Se pose alors la question des « lois non écrites ». Une fois de plus on fait fausse route, dit Raphaël Dreyfus, si on voulait voir « dans l’affirmation d’Antigone une opposition absolue de la loi morale ou religieuse et de la loi civile : Dieu contre César ». On s’en serait douté. Il n’y a pas de Dieu révélé dans l’Antiquité grecque, un Dieu qui aurait promulgué ses lois. Les lois des dieux sont les lois qui régissent l’Univers, qui régissent l’humanité. Les lois non écrites, dit Dreyfus, sont celles de la coutume et du bon sens : coutumes ancestrales, traditions, sens commun, opinion publique, morale courante, commandements élémentaires de toute vie sociale. « En un mot des principes évidents, incontestables et incontestés, dont la codification n’est même pas nécessaire ». Mais je crois qu’il faut être plus précis. Que reproche-t-on exactement à Antigone ? D’avoir enterré son frère, d’avoir protégé son cadavre des vautours et des chiens errants. La piété envers les morts, dit Dreyfus, fait partie de ces principes moraux élémentaires. J’irais plus loin. Quitte à utiliser un terme moderne : c’est respecter la dignité humaine (ce que ne font guère ces « artistes » modernes qui exposent des cadavres sanguinolents plastifiés. Voir Moeurs). Antigone est celle qui brave la mort pour clamer haut et fort qu’il y a un principe qui prévaut sur toutes les lois, celui de la dignité de l’homme.
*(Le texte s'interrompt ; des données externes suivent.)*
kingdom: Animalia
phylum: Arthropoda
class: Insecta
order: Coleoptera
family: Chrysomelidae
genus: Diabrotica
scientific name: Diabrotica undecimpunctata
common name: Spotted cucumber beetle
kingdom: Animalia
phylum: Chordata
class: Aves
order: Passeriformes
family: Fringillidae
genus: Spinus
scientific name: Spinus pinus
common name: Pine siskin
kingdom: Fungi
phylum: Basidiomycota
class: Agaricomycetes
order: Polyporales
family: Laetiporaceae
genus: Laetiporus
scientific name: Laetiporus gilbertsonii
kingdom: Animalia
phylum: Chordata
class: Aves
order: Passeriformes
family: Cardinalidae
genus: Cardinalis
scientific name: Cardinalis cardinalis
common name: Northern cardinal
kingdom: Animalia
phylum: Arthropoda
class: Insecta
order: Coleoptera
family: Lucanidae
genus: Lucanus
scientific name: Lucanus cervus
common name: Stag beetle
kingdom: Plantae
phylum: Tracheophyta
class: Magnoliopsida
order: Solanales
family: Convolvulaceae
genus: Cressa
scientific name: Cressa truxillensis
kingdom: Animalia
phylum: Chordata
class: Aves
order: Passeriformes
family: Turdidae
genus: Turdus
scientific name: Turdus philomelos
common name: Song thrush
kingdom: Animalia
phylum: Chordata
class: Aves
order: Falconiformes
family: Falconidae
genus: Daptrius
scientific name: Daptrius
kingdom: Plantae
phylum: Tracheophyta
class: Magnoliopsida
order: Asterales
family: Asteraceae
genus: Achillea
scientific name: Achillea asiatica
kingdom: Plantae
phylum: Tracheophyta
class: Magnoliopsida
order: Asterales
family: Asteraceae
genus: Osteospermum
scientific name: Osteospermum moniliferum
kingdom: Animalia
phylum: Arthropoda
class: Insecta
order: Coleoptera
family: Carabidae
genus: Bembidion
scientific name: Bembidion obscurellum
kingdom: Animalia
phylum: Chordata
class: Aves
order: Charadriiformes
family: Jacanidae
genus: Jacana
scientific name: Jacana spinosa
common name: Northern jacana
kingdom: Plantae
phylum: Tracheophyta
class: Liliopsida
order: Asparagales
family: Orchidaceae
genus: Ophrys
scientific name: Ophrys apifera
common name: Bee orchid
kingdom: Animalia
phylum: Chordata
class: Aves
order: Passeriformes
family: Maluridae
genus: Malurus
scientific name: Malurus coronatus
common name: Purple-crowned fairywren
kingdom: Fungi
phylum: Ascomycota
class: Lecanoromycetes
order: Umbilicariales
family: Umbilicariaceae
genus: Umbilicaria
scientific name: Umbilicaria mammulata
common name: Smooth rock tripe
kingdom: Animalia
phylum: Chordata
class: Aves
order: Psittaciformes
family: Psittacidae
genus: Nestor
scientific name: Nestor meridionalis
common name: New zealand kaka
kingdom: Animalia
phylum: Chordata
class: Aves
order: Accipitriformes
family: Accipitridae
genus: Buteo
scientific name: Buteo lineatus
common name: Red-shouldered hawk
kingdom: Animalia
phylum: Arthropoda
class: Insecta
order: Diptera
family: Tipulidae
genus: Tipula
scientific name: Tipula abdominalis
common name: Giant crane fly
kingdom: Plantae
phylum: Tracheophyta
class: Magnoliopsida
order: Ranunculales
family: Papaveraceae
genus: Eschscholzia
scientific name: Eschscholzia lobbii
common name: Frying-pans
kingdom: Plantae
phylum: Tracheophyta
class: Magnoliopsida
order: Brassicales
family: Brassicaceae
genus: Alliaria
Si moi je suis surtout touché par la grandeur de ce drame, sa signification, la permanence des principes qu’il affirme, ce drame qui date pourtant du Vème siècle avant J.C., Henry Bauchau, lui, est surtout tombé amoureux fou de son héroïne qui illumine déjà le chemin que parcourt Œdipe dans son roman précédent. C’est probablement ce qui fait la beauté de son livre. Un livre écrit à 84 ans et qui l’a fait connaître définitivement dans le monde entier.